* _EXERCISE DESCRIPTION_
Which lines of the records below contain the word "solid"? Show each one.

* _AVAILABLE DATA_
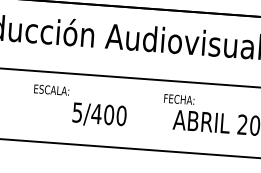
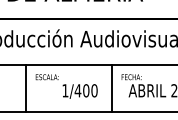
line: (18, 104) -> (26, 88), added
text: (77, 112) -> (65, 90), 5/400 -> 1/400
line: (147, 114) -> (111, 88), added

---

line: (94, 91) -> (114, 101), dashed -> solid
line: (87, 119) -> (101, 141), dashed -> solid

==

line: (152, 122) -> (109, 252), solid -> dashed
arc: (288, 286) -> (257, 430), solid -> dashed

* _PROBLEM SOLUTION_
line: (94, 91) -> (114, 101), dashed -> solid
line: (87, 119) -> (101, 141), dashed -> solid
line: (152, 122) -> (109, 252), solid -> dashed
arc: (288, 286) -> (257, 430), solid -> dashed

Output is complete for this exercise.